TASK INSTRUCTIONS: The whole listing needs to be written out exactly, except for any images.

SOURCE DATA:
● ● ● ●
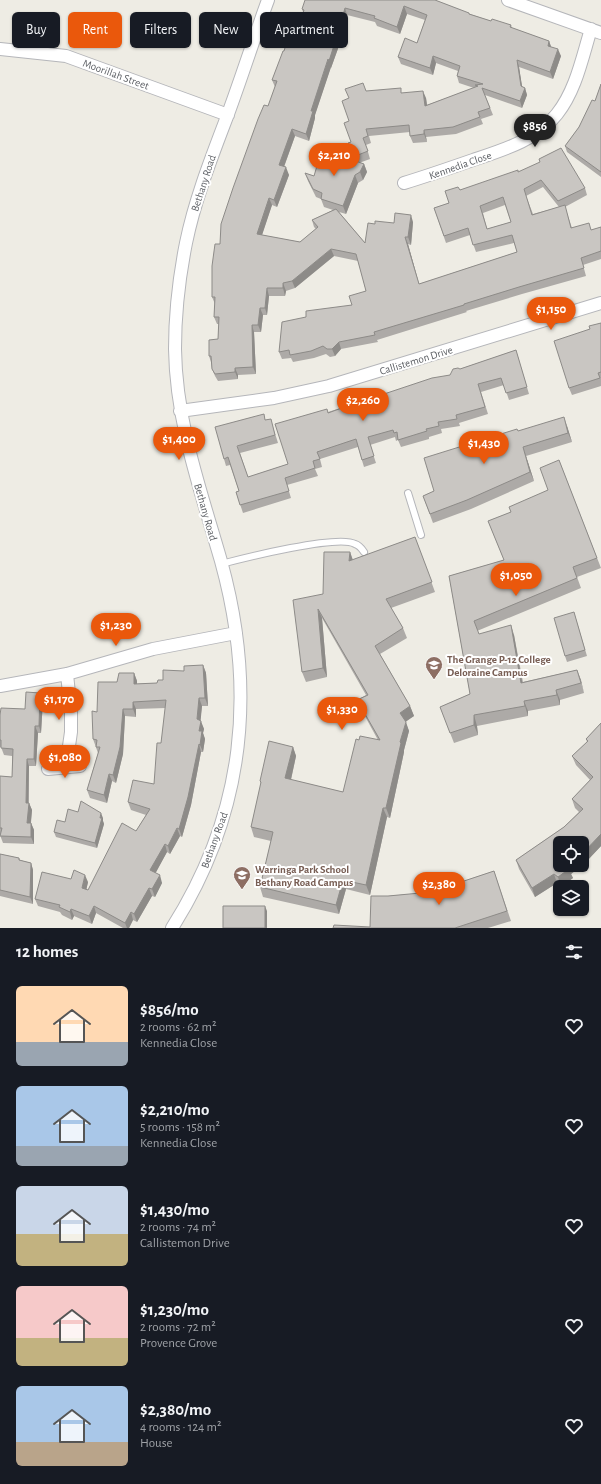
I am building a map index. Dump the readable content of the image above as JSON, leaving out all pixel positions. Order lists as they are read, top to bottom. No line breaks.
{"streets":{"street":["Moorillah Street","Kennedia Close","Bethany Road","Callistemon Drive"]},"crossings":[["Moorillah Street","Bethany Road"],["Bethany Road","Callistemon Drive"]],"places":{"school or university":["The Grange P-12 College Deloraine Campus","Warringa Park School Bethany Road Campus"]},"page":{"chip":["Buy","Rent","Filters","New","Apartment"],"price":["$856","$2,210","$1,150","$2,260","$1,400","$1,430","$1,050","$1,230","$1,170","$1,330","$1,080","$2,380"],"heading":"12 homes","list":[{"name":"$856/mo","note":"2 rooms · 62 m² · Kennedia Close"},{"name":"$2,210/mo","note":"5 rooms · 158 m² · Kennedia Close"},{"name":"$1,430/mo","note":"2 rooms · 74 m² · Callistemon Drive"},{"name":"$1,230/mo","note":"2 rooms · 72 m² · Provence Grove"},{"name":"$2,380/mo","note":"4 rooms · 124 m² · House"}]}}
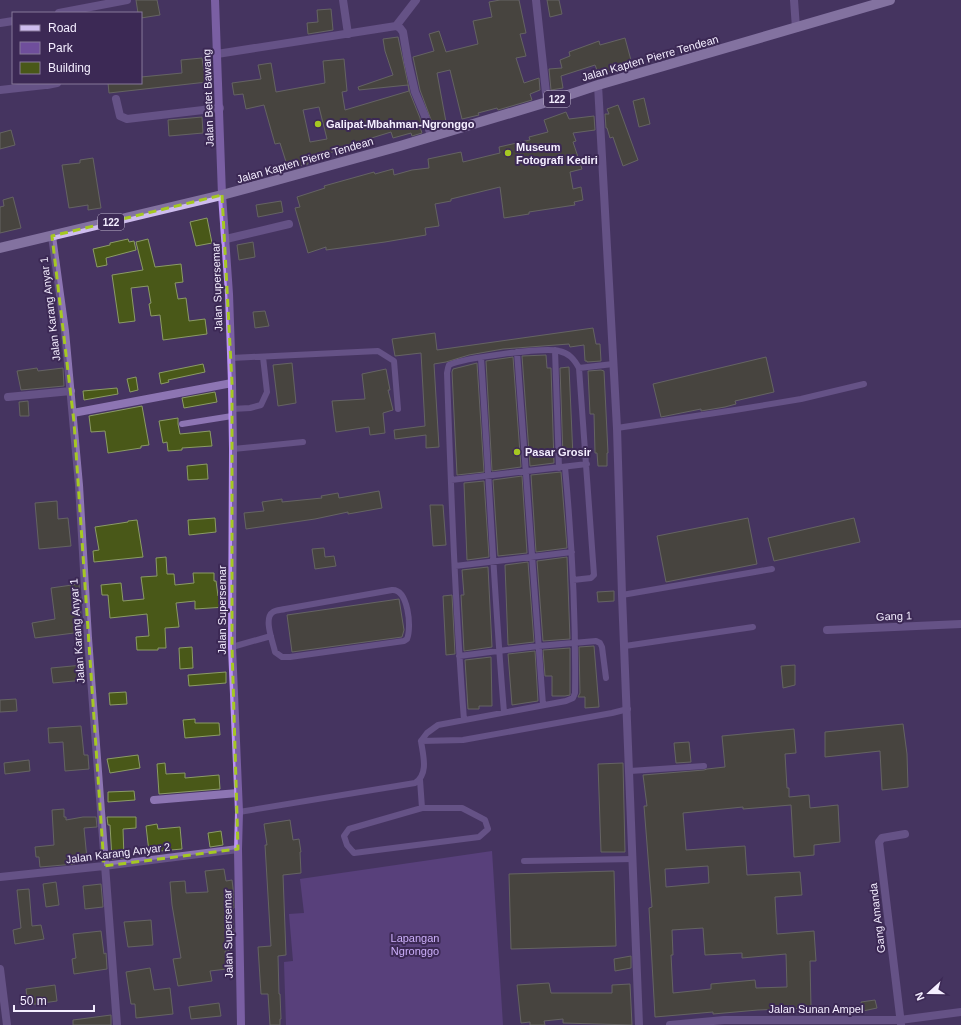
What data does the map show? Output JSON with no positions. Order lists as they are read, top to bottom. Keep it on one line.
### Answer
{"streets":{"main road":["Jalan Kapten Pierre Tendean","Jalan Betet Bawang","122","Jalan Supersemar"],"street":["Jalan Karang Anyar 1","Gang 1","Jalan Karang Anyar 2","Gang Amanda","Jalan Sunan Ampel"]},"crossings":[["Jalan Kapten Pierre Tendean","Jalan Betet Bawang"],["Jalan Kapten Pierre Tendean","Jalan Supersemar"],["Jalan Kapten Pierre Tendean","Jalan Karang Anyar 1"],["Jalan Betet Bawang","Jalan Supersemar"],["Jalan Supersemar","Jalan Karang Anyar 2"],["Jalan Karang Anyar 1","Jalan Karang Anyar 2"],["Gang Amanda","Jalan Sunan Ampel"]],"parks":["Lapangan Ngronggo"],"places":["Galipat-Mbahman-Ngronggo","Museum Fotografi Kediri","Pasar Grosir"],"legend":["Road","Park","Building"],"scale_bar":"50 m","north":"left"}
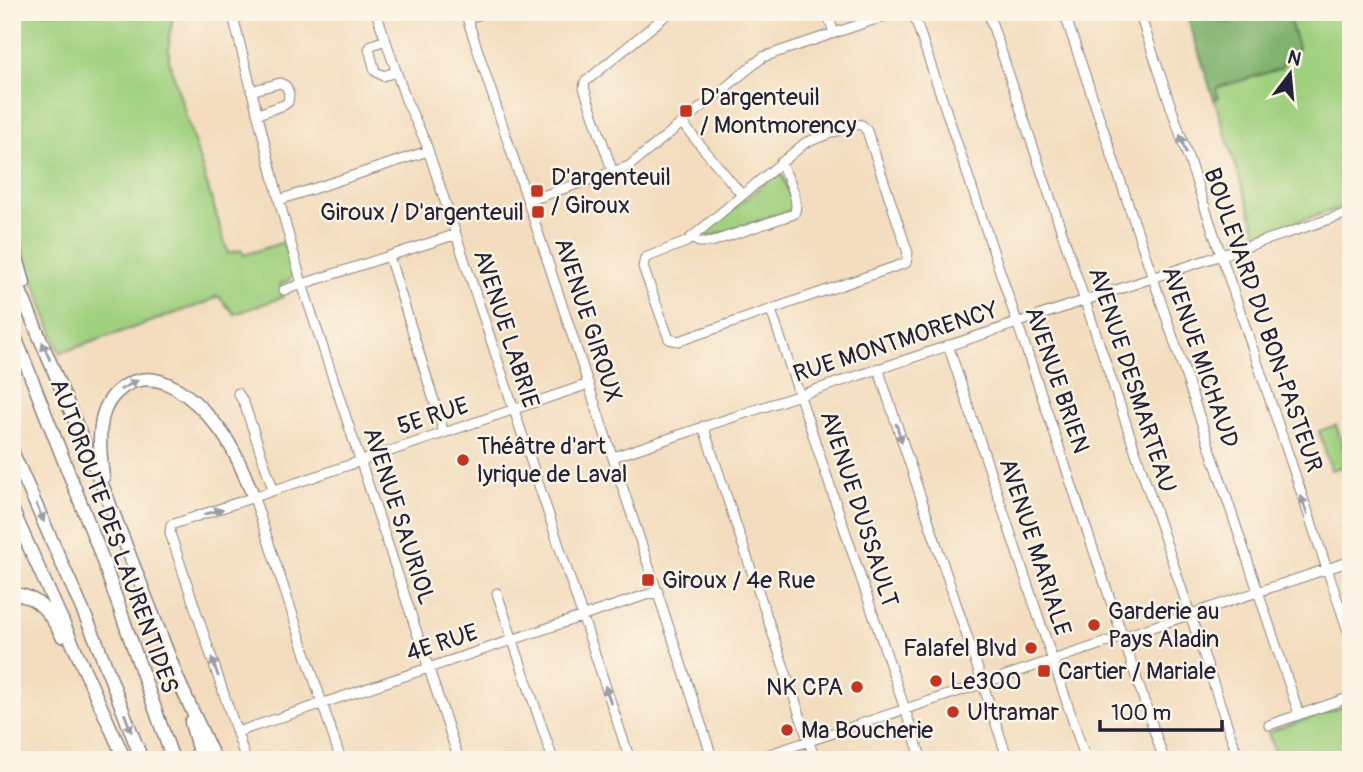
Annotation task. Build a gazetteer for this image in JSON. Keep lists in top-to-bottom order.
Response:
{
  "streets": {
    "highway": ["AUTOROUTE DES LAURENTIDES"],
    "street": [
      "AVENUE GIROUX",
      "BOULEVARD DU BON-PASTEUR",
      "AVENUE LABRIE",
      "RUE MONTMORENCY",
      "AVENUE MICHAUD",
      "AVENUE BRIEN",
      "AVENUE DESMARTEAU",
      "5E RUE",
      "AVENUE DUSSAULT",
      "AVENUE SAURIOL",
      "AVENUE MARIALE",
      "4E RUE"
    ]
  },
  "crossings": [
    ["AVENUE GIROUX", "RUE MONTMORENCY"],
    ["AVENUE GIROUX", "5E RUE"],
    ["AVENUE GIROUX", "4E RUE"],
    ["BOULEVARD DU BON-PASTEUR", "RUE MONTMORENCY"],
    ["AVENUE LABRIE", "5E RUE"],
    ["AVENUE LABRIE", "4E RUE"],
    ["RUE MONTMORENCY", "AVENUE MICHAUD"],
    ["RUE MONTMORENCY", "AVENUE BRIEN"],
    ["RUE MONTMORENCY", "AVENUE DESMARTEAU"],
    ["RUE MONTMORENCY", "AVENUE DUSSAULT"],
    ["RUE MONTMORENCY", "AVENUE MARIALE"],
    ["5E RUE", "AVENUE SAURIOL"],
    ["5E RUE", "4E RUE"],
    ["AVENUE SAURIOL", "4E RUE"]
  ],
  "one_way": ["BOULEVARD DU BON-PASTEUR"],
  "places": {
    "transit": [
      "D'argenteuil / Montmorency",
      "D'argenteuil / Giroux",
      "Giroux / D'argenteuil",
      "Giroux / 4e Rue",
      "Cartier / Mariale"
    ],
    "other": [
      "Théâtre d'art lyrique de Laval",
      "Garderie au Pays Aladin",
      "Falafel Blvd",
      "Le300",
      "NK CPA",
      "Ultramar",
      "Ma Boucherie"
    ]
  },
  "scale_bar": "100 m",
  "north": "top"
}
● ● ● ●
RESULT OF THIS TASK:
I am building a map index. Dump the readable content of the image above as JSON, leaving out all pixel positions. Order lists as they are read, top to bottom. No line breaks.
{"streets":{"street":["Moorillah Street","Kennedia Close","Bethany Road","Callistemon Drive"]},"crossings":[["Moorillah Street","Bethany Road"],["Bethany Road","Callistemon Drive"]],"places":{"school or university":["The Grange P-12 College Deloraine Campus","Warringa Park School Bethany Road Campus"]},"page":{"chip":["Buy","Rent","Filters","New","Apartment"],"price":["$856","$2,210","$1,150","$2,260","$1,400","$1,430","$1,050","$1,230","$1,170","$1,330","$1,080","$2,380"],"heading":"12 homes","list":[{"name":"$856/mo","note":"2 rooms · 62 m² · Kennedia Close"},{"name":"$2,210/mo","note":"5 rooms · 158 m² · Kennedia Close"},{"name":"$1,430/mo","note":"2 rooms · 74 m² · Callistemon Drive"},{"name":"$1,230/mo","note":"2 rooms · 72 m² · Provence Grove"},{"name":"$2,380/mo","note":"4 rooms · 124 m² · House"}]}}
What data does the map show? Output JSON with no positions. Order lists as they are read, top to bottom. Keep it on one line.
### Answer
{"streets":{"main road":["Jalan Kapten Pierre Tendean","Jalan Betet Bawang","122","Jalan Supersemar"],"street":["Jalan Karang Anyar 1","Gang 1","Jalan Karang Anyar 2","Gang Amanda","Jalan Sunan Ampel"]},"crossings":[["Jalan Kapten Pierre Tendean","Jalan Betet Bawang"],["Jalan Kapten Pierre Tendean","Jalan Supersemar"],["Jalan Kapten Pierre Tendean","Jalan Karang Anyar 1"],["Jalan Betet Bawang","Jalan Supersemar"],["Jalan Supersemar","Jalan Karang Anyar 2"],["Jalan Karang Anyar 1","Jalan Karang Anyar 2"],["Gang Amanda","Jalan Sunan Ampel"]],"parks":["Lapangan Ngronggo"],"places":["Galipat-Mbahman-Ngronggo","Museum Fotografi Kediri","Pasar Grosir"],"legend":["Road","Park","Building"],"scale_bar":"50 m","north":"left"}
Annotation task. Build a gazetteer for this image in JSON. Keep lists in top-to-bottom order.
Response:
{
  "streets": {
    "highway": ["AUTOROUTE DES LAURENTIDES"],
    "street": [
      "AVENUE GIROUX",
      "BOULEVARD DU BON-PASTEUR",
      "AVENUE LABRIE",
      "RUE MONTMORENCY",
      "AVENUE MICHAUD",
      "AVENUE BRIEN",
      "AVENUE DESMARTEAU",
      "5E RUE",
      "AVENUE DUSSAULT",
      "AVENUE SAURIOL",
      "AVENUE MARIALE",
      "4E RUE"
    ]
  },
  "crossings": [
    ["AVENUE GIROUX", "RUE MONTMORENCY"],
    ["AVENUE GIROUX", "5E RUE"],
    ["AVENUE GIROUX", "4E RUE"],
    ["BOULEVARD DU BON-PASTEUR", "RUE MONTMORENCY"],
    ["AVENUE LABRIE", "5E RUE"],
    ["AVENUE LABRIE", "4E RUE"],
    ["RUE MONTMORENCY", "AVENUE MICHAUD"],
    ["RUE MONTMORENCY", "AVENUE BRIEN"],
    ["RUE MONTMORENCY", "AVENUE DESMARTEAU"],
    ["RUE MONTMORENCY", "AVENUE DUSSAULT"],
    ["RUE MONTMORENCY", "AVENUE MARIALE"],
    ["5E RUE", "AVENUE SAURIOL"],
    ["5E RUE", "4E RUE"],
    ["AVENUE SAURIOL", "4E RUE"]
  ],
  "one_way": ["BOULEVARD DU BON-PASTEUR"],
  "places": {
    "transit": [
      "D'argenteuil / Montmorency",
      "D'argenteuil / Giroux",
      "Giroux / D'argenteuil",
      "Giroux / 4e Rue",
      "Cartier / Mariale"
    ],
    "other": [
      "Théâtre d'art lyrique de Laval",
      "Garderie au Pays Aladin",
      "Falafel Blvd",
      "Le300",
      "NK CPA",
      "Ultramar",
      "Ma Boucherie"
    ]
  },
  "scale_bar": "100 m",
  "north": "top"
}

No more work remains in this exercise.